# Just really wanted the remote.



## alleyyooper (Feb 11, 2016)

While I have used my home built E caller for 6 or 7 years now with good results and was very cost reasonable and free sounds went on the MP3 player easy too.
But the idea or being able to place the speaker 300 yards away just kept saying Al you really need this feature.
• 300 yard remote control range. No line of sight required!
Throw in the fact you can also use the remote to works a decoy and WOW
Al you really really need this caller







Only comes with 24 sounds but is less than $130.00 thru many on line suppliers. But If you want more sounds just buy more and bigger SD cards and use wav or MP3 file down loadable sounds to increase the number of sounds.

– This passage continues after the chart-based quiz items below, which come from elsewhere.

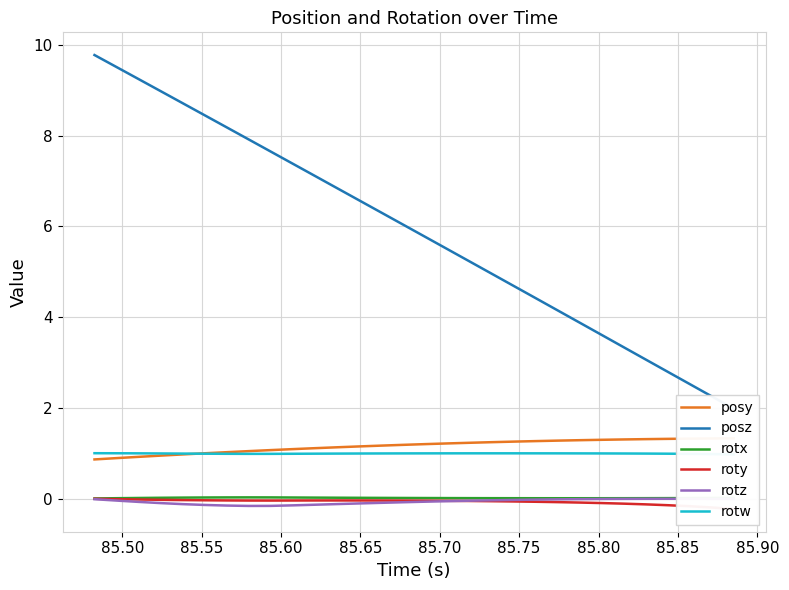

What position from the right is 85.70?

25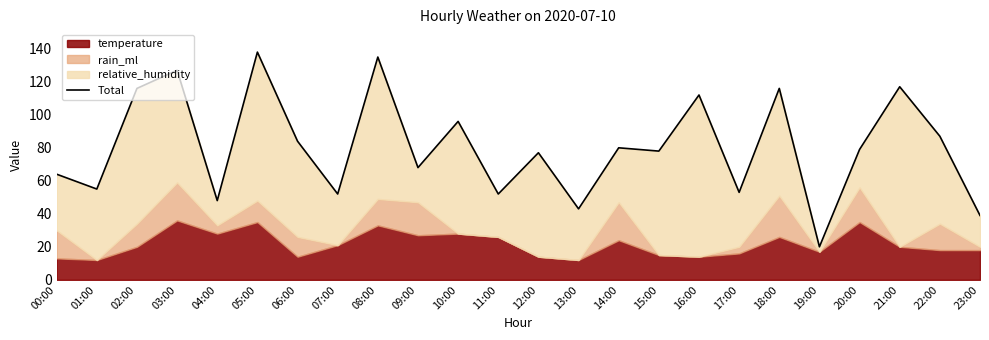

What is the label of the 16th point from the left?

15:00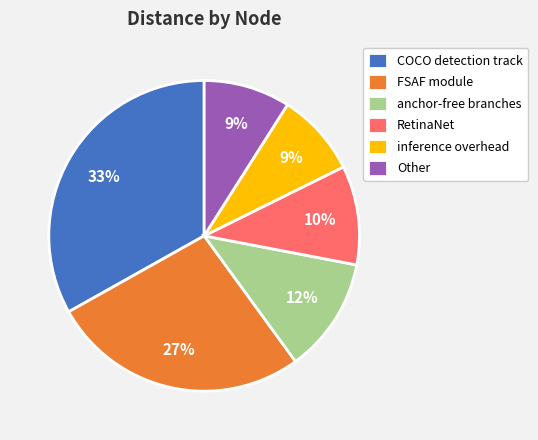

To the nearest percent, what is the average slice percentage?

17%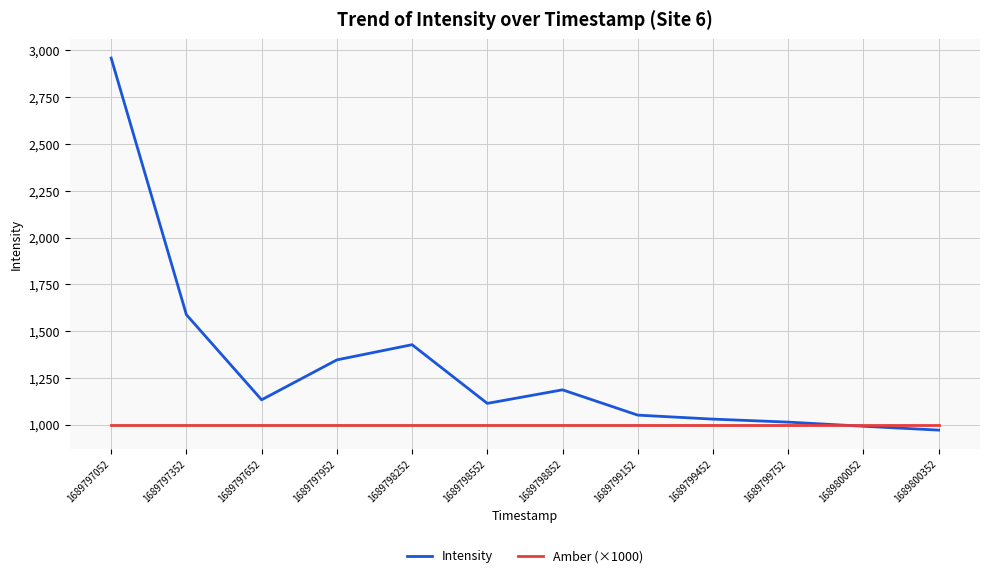

List the series in order of their overall mean, lowest first.

Amber (×1000), Intensity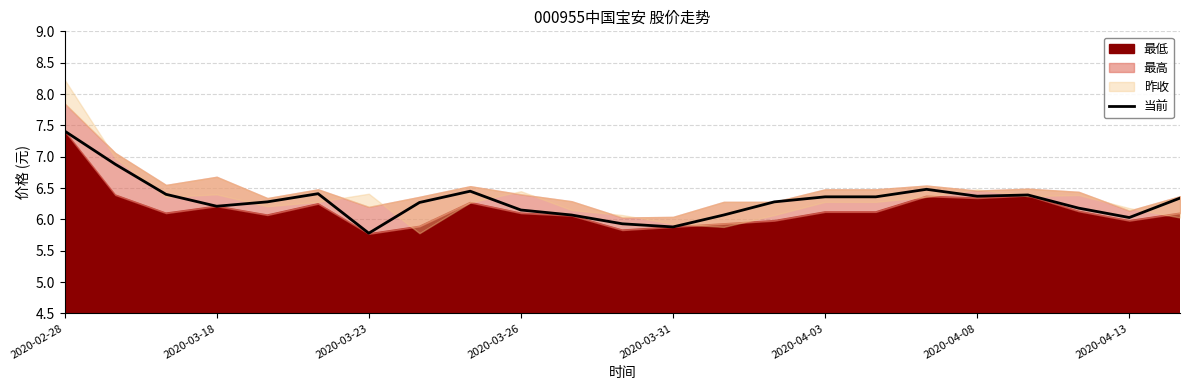

What is the lowest value of the 当前 series?

5.8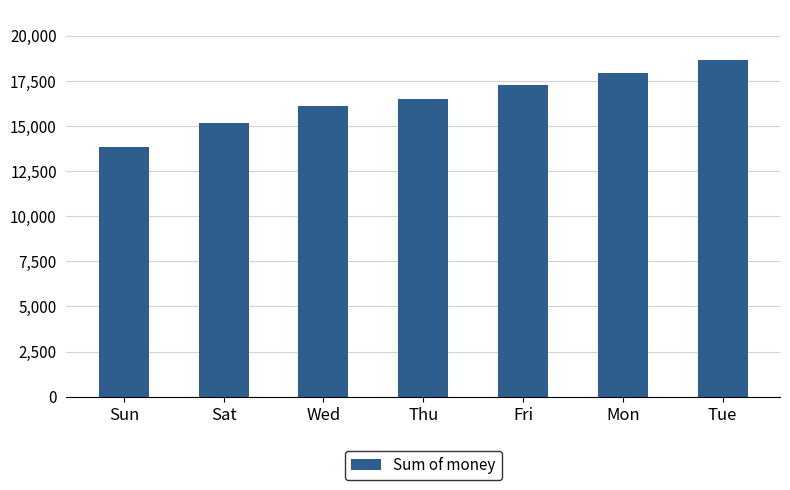

How many bars are there in total?

7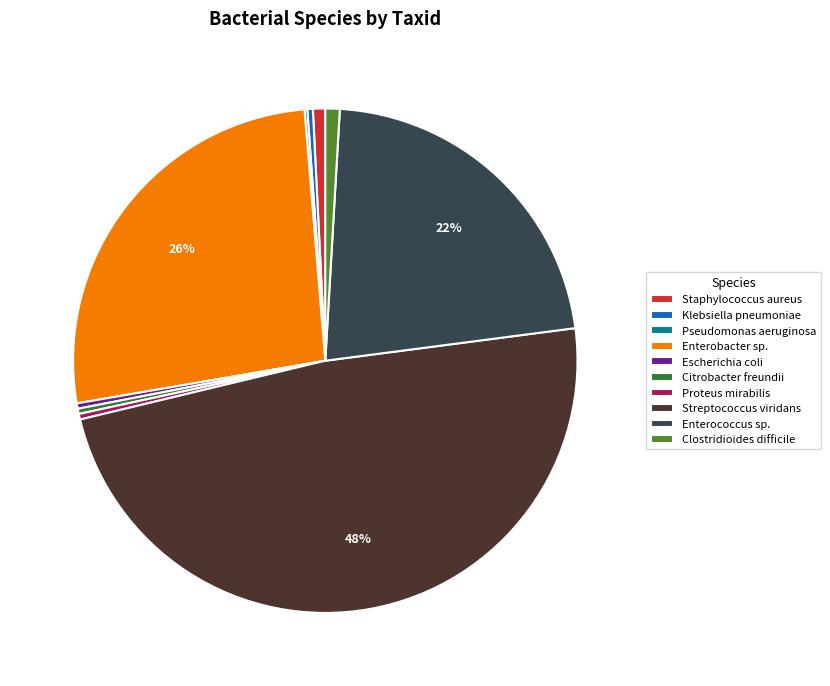

Does Escherichia coli account for over 50% of the chart?

No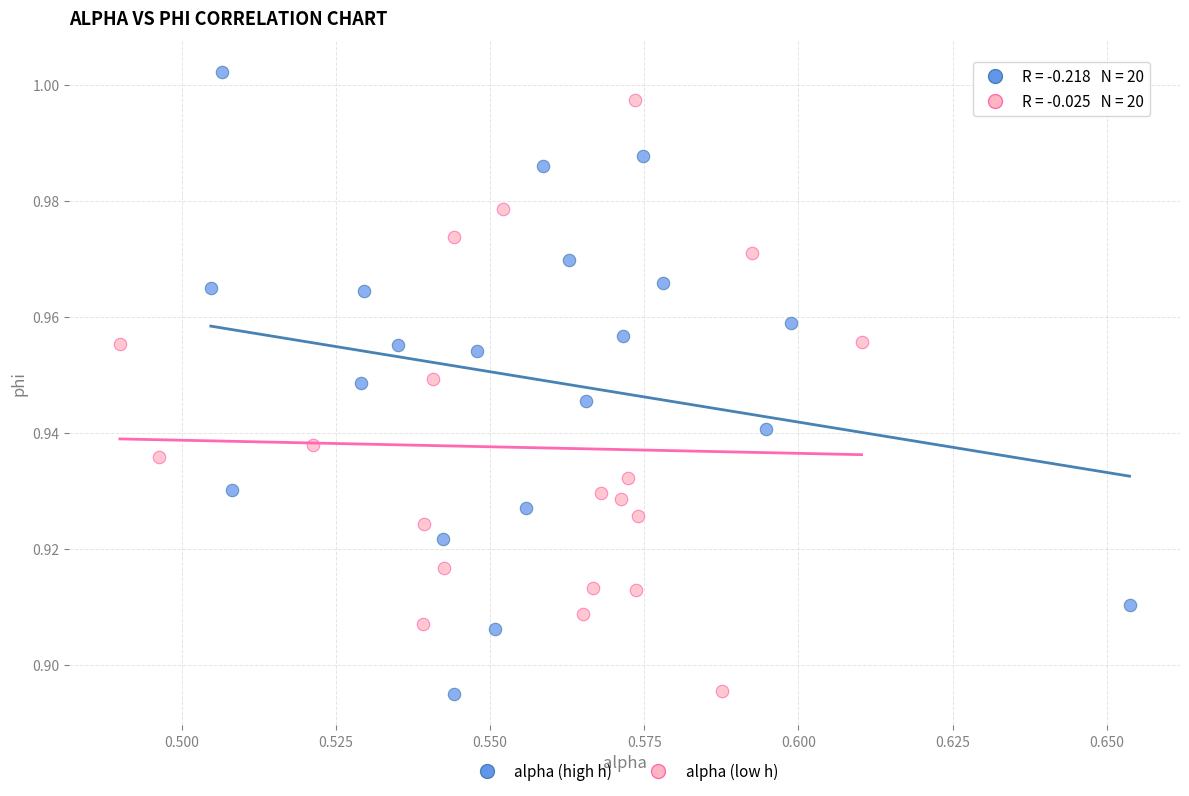

Which series reaches the maximum Y coordinate?

alpha (high h)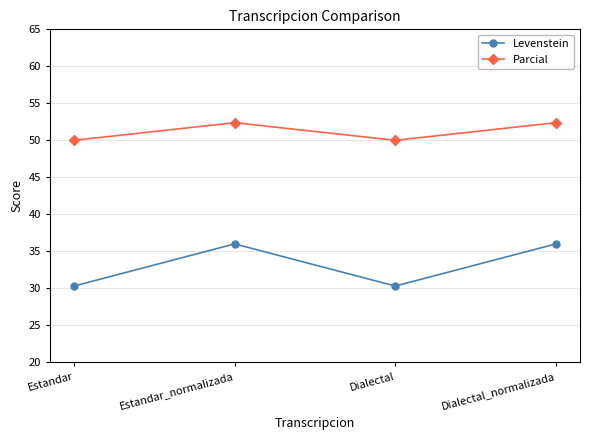

Is it true that Levenstein equals 50.2 at Dialectal?

False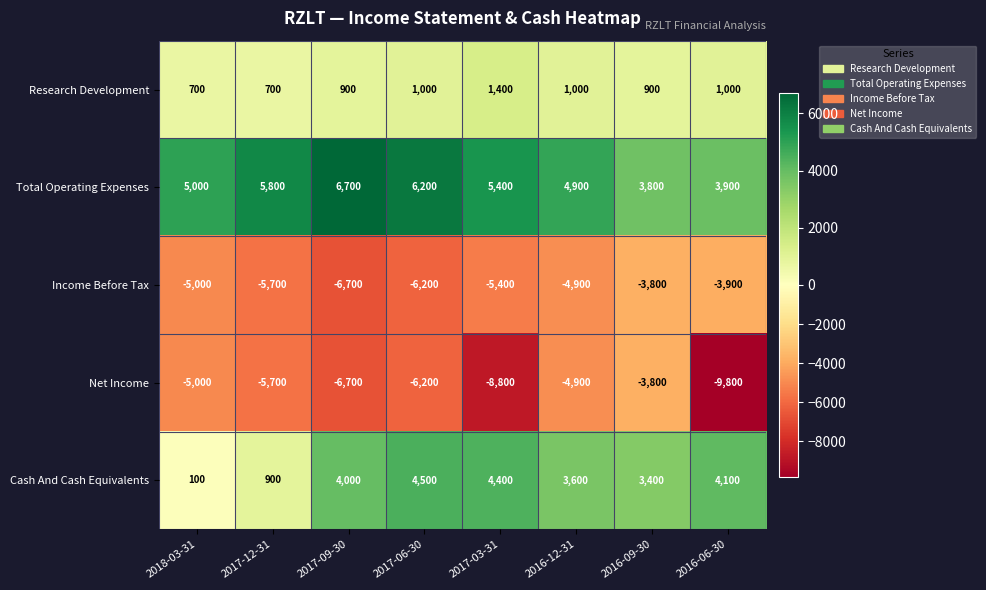

At which label does Total Operating Expenses first exceed 5400?

2017-12-31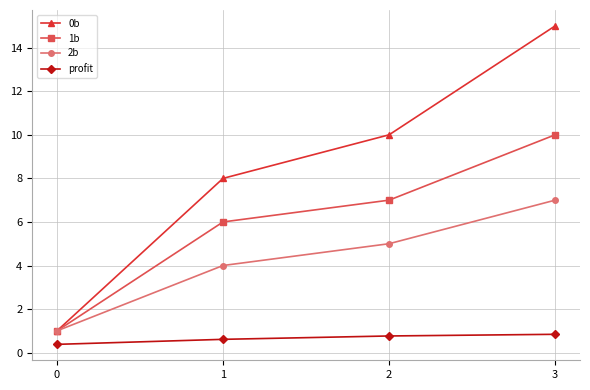

What is the difference between the second highest and second lowest values in the 0b series?

2.0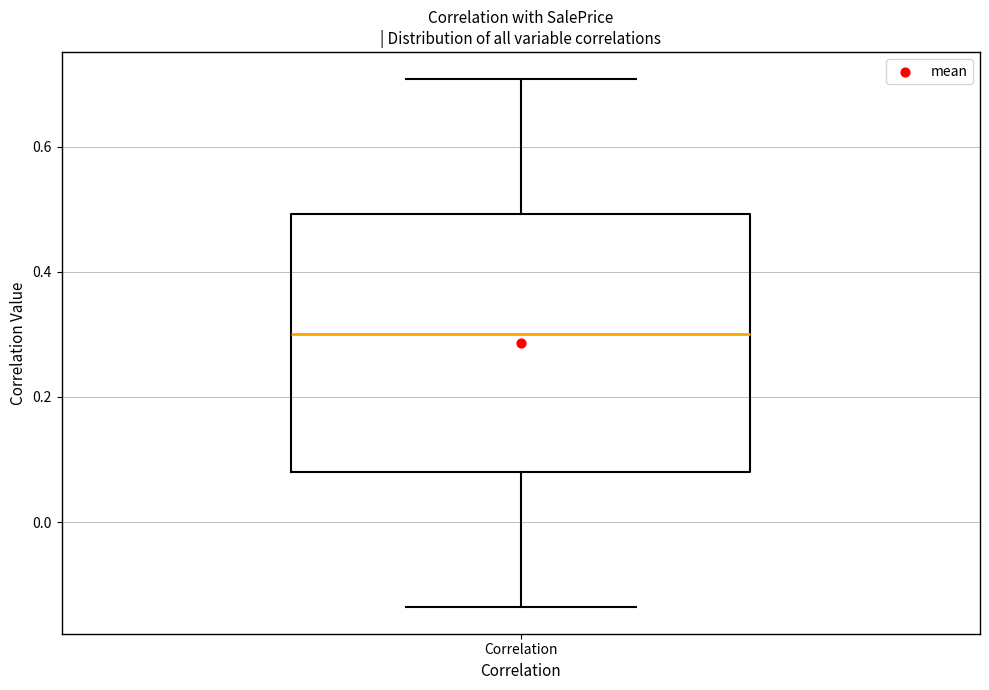

Read this box plot against the y-axis: the position of the median line, the range covered by the box, and the ends of both whiskers. The values are not printed on the chart, so give them approximately, as read against the axis.

median 0.30, box 0.08 to 0.50, whiskers -0.14 to 0.70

Standard size SD card, up to 32 GB.
• Plays .mp3 and .wav files up to 16 bit rate Thing also has great reviews.

So this in my Valentine's present to my self.

OH the speaker in my home made call will plug into it too if I want additional volume.
One of the things I see new coyote hunters do is use to much volume to start out.

 Al


----------



## amberg (Feb 12, 2016)

Happy Valentines day, Use what ever sound that it takes. just make sure that you hide and have 2 people to keep watch front and back. I know you can do it. ( hint try a squealing pig ) very low sound. 12 gauge 3" magnum number 4 buck shot will work very well.
and or a 22-250 with self loaded cartridges at 3,980 fps. Please remove them!! ( as in my opinion they are the lowest form of varmint know'n to man ) 

thanks! C,


----------



## alleyyooper (Feb 12, 2016)

LOL * lowest form of varmint know'n to man in my option is a politician lying to get votes so once in office they can help the rich get richer.* 

Now to the coyotes who are honest at doing what they do surviving. I some times hunt alone just set the MP3 player to repeat and go off 50 yards or some and watch for the coyote sneaking down wind of the sound.
Much prefer my 220 swift and when windy the 243.

 Al


----------



## amberg (Feb 12, 2016)

alley you are right, there is a lower form of varmint, that would make the coyote the second lowest form of varmint!


----------



## alleyyooper (Feb 13, 2016)

Anyway just checked the package track and it is supposed to be here Tuesday.
Just had a coyote run down the creek here this morning. Closest I have ever seen them to the house in day lite.
Wouldn't stop and come back to my squealing rabbit mouth call.

 Al


----------



## amberg (Feb 13, 2016)

I had good luck today. ( keep on trying ) also like the the 220 swift, ( speed kills )


----------



## alleyyooper (Feb 14, 2016)

I went out later and tracked that coyote to my back fence line. I saw a couple places about 10 yards apart where it appeared it had stopped to listen to the squealing rabbit call. But dang standing on the screened in porch at 4 below in just my jammies didn't feel like the correct move at the time.

 Al


----------



## amberg (Feb 16, 2016)

Well, bad news, I missed a big male this morning, trying to shoot in the pouring snow and sleet also in my pj's, the good thing is I did hit his leg, hope he can't hunt any more. ( he was less than 200 yd's ) I am not very happy!!


----------



## alleyyooper (Feb 17, 2016)

He/she will heal and continue to hunt, leg wounds don't seem to stop them from living a normal life. Gut shot could be another story like maybe lunch for a pack.


 Al


----------



## esshup (Feb 18, 2016)

When you get it, let us (me) know how easy it is to read and work the remote in the dark. I have a FoxPro Wildfire and the remote is a PITA to use at night.


----------



## amberg (Feb 18, 2016)

I hope he is lunch for a pack. I finally tracked him with with the 4 wheel drive tractor to the fence, he did make it through the damn barb wire fence. If it was a woven wire fence I could set one of my snares for him where they go under. but I Don't think it will be the same one to come back through. the problem is I have calves in the same field, don't want to catch a baby calf in a snare.


----------